On July 29, 2010, the date of the closing, the money wasn't there, authorities said.

Haber told investigators the cash was stolen from him, a law enforcement source said. Nevertheless, the source said, "The money came out of the account that he was in control over."

A grand jury indicted Haber in January on grand larceny and stolen-property possession charges.

Three weeks ago, the Hicksville resident pleaded guilty in state Supreme Court, St. George, to third-degree grand larceny, a felony, said a spokesman for District Attorney Daniel Donovan.

In line with the sentence, a judgment of $75,000 was entered against Haber.

"I think it was a very fair plea negotiation and sentence," said Haber's lawyer, Robert DePalma.

While Haber has already served his jail term pending the case's disposition, he's still being held in lieu of $200,000 bail, stemming from an unrelated criminal case in Brooklyn state Supreme Court.

Haber was arrested in February 2010 and accused of running a mortgage fraud scheme alongside Rabbi Victor Koltun of Brooklyn.

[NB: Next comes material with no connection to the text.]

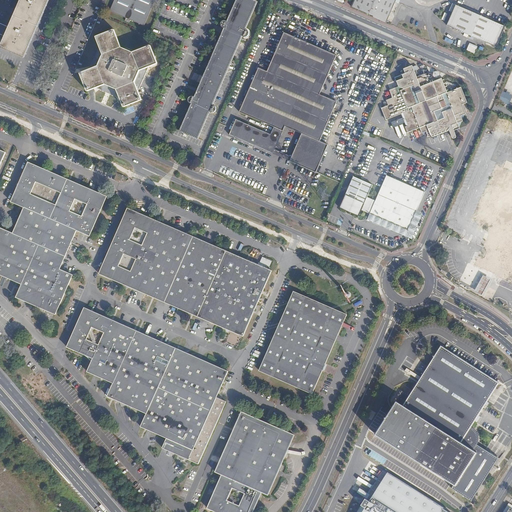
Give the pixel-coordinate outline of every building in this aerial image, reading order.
[(0,46),(0,49),(23,60),(47,0),(20,0),(8,27),(0,23),(0,34),(4,36),(0,46)] [(114,0),(110,11),(144,26),(155,0),(114,0)] [(194,105),(183,130),(197,136),(208,111),(211,112),(213,112),(215,112),(217,113),(218,110),(216,109),(216,108),(215,106),(211,104),(222,79),(241,35),(245,37),(247,37),(249,35),(249,33),(249,31),(246,30),(244,28),(255,3),(247,0),(239,0),(230,23),(226,21),(224,20),(222,22),(221,23),(221,25),(221,26),(222,27),(225,29),(227,29),(197,98),(194,96),(192,96),(189,97),(188,98),(188,100),(189,102),(190,103),(194,105)] [(396,0),(354,0),(352,6),(387,21),(396,0)] [(504,26),(456,4),(447,25),(496,47),(504,26)] [(120,98),(138,91),(148,67),(158,64),(151,45),(133,52),(121,47),(114,29),(96,37),(99,46),(89,69),(80,73),(87,92),(101,86),(118,93),(120,98)] [(229,135),(273,154),(275,150),(285,126),(302,134),(292,157),(290,161),(316,172),(328,145),(320,141),(337,102),(320,94),(336,55),(284,33),(267,71),(258,68),(239,112),(274,127),(271,134),(236,119),(229,135)] [(407,133),(420,128),(423,133),(427,132),(429,137),(450,129),(452,135),(452,137),(454,138),(455,139),(456,138),(457,137),(457,135),(456,134),(455,131),(461,129),(459,123),(464,121),(462,116),(467,114),(464,104),(468,103),(462,87),(448,92),(442,78),(431,83),(429,78),(431,78),(433,78),(434,76),(433,74),(432,73),(430,73),(429,74),(428,76),(427,73),(417,77),(413,66),(401,71),(402,75),(395,77),(399,86),(389,90),(392,98),(386,100),(388,105),(381,108),(386,120),(401,114),(406,126),(405,127),(407,133)] [(142,100),(138,91),(120,98),(124,107),(142,100)] [(498,118),(495,127),(501,129),(504,121),(498,118)] [(275,150),(273,154),(290,161),(292,157),(275,150)] [(235,151),(232,159),(242,163),(246,155),(235,151)] [(0,227),(0,274),(22,284),(16,297),(56,314),(73,275),(61,269),(77,230),(90,236),(108,196),(29,162),(11,202),(24,207),(13,233),(0,227)] [(511,172),(494,166),(473,222),(489,228),(474,268),(511,282),(511,172)] [(354,176),(340,207),(359,215),(362,210),(408,231),(425,192),(388,175),(377,200),(368,196),(373,184),(354,176)] [(128,208),(99,274),(243,336),(272,271),(238,256),(128,208)] [(483,275),(474,291),(482,295),(490,279),(483,275)] [(347,315),(294,291),(259,371),(312,394),(347,315)] [(158,445),(198,465),(226,402),(217,398),(228,371),(85,308),(67,346),(93,358),(87,371),(113,383),(108,396),(117,400),(146,413),(141,426),(162,436),(158,445)] [(498,383),(441,346),(409,396),(401,390),(393,401),(395,402),(375,434),(454,484),(452,488),(472,500),(499,459),(477,445),(478,443),(479,441),(479,438),(478,435),(477,433),(476,431),(474,429),(472,427),(470,427),(486,402),(481,398),(489,386),(495,389),(498,383)] [(481,398),(486,402),(495,389),(489,386),(481,398)] [(222,475),(208,508),(217,511),(253,511),(262,492),(268,495),(295,435),(241,412),(215,472),(222,475)] [(404,511),(371,492),(361,508),(350,501),(343,511),(404,511)]
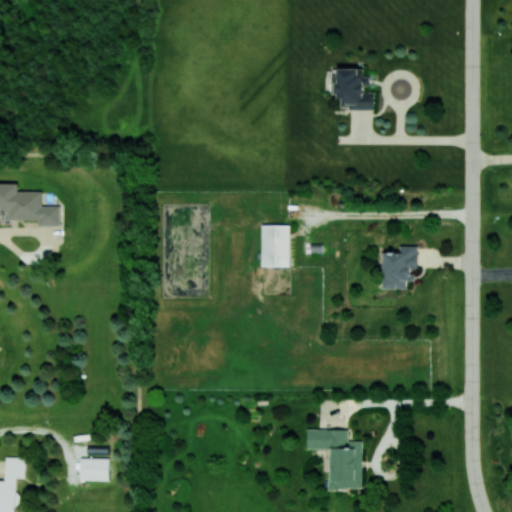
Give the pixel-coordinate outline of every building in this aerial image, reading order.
[(374,109),(374,91),(367,91),(368,76),(364,76),(364,68),(337,68),(337,95),(342,96),(341,108),(374,109)] [(60,205),(41,205),(41,190),(18,190),(18,183),(0,182),(0,215),(6,215),(6,219),(39,219),(39,225),(60,225),(60,205)] [(290,266),(290,224),(263,224),(262,265),(290,266)] [(384,287),(407,288),(408,279),(414,280),(414,268),(418,268),(418,245),(402,245),(402,252),(385,251),(384,287)] [(363,441),(348,440),(348,429),(308,428),(308,448),(331,448),(330,488),(362,489),(363,441)] [(0,511),(16,511),(17,477),(25,477),(26,456),(6,456),(6,479),(0,479),(0,511)] [(109,479),(109,457),(81,457),(81,479),(109,479)]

The two allegedly took out a $225,000 mortgage on the home of a Brooklyn woman who was living in a nursing home. She got a call in October 2009 demanding payment on the mortgage, prosecutors said. That came as a surprise because she and her husband had owned the home since 1975, and hadn't had a mortgage on it since 1987.

Investigators learned that Haber and Koltun fraudulently used several properties to secure a $225,000 mortgage, which they used to pay down a debt from another real estate scam in Long Island.

Koltun ended up in much deeper trouble in December 2010 -- authorities in Newburgh, Orange County, say he hired two hardened felons to kill a former police officer and his nephew who were trying to extort money from him. That case is pending, according to online state court records.